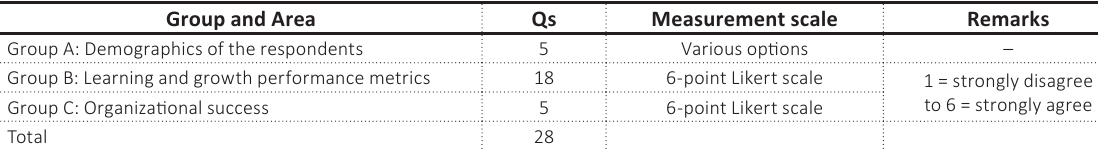
Table 1. Questionnaire structure Group and Area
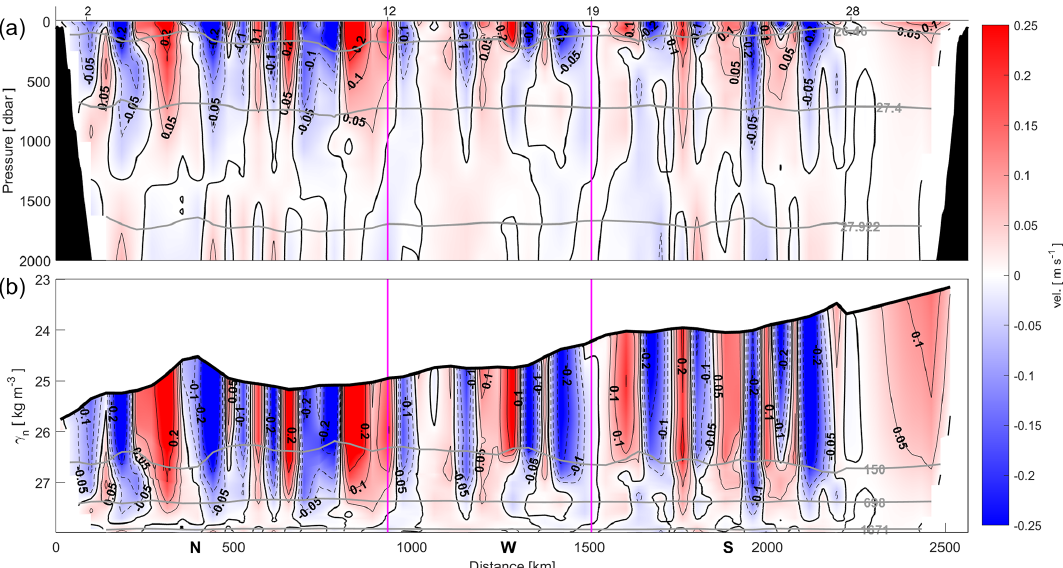
Figure 13. Sections of the absolute geostrophic velocity perpendicular to each transect with respect to depth (a) and γ n (b) during the FLUXES-I cruise (including WOA stations). The velocity sign was selected on geographic criteria (positive sign northward and eastward). The direction chosen for the representation is the same as in Fig. 3. The zero contour line is the thick black line. The northwestern and southwestern corners are indicated by vertical pink lines at stations 12 and 19. In depth sections, the isoneutrals that delimit the surface, central, intermediate and deep water are represented by gray contours. In γ n sections, the depths of 150, 698 and 1671m are also shown.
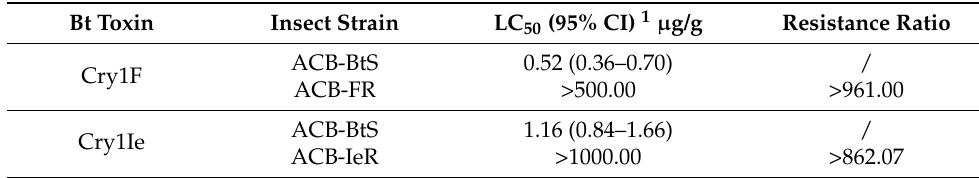
Table 1. The larvae lethal concentration (LC) and resistance ratio (RR) of ACB-IeR and ACB-FR strains compared with the susceptible ACB-BtS strains on Cry1Ie and Cry1F toxins. Bt Toxin Insect Strain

-=-=-

WORK TASK:
Number of lines with the string "Table" in the data above: report this figure and nothing more.

TASK SOLUTION:
2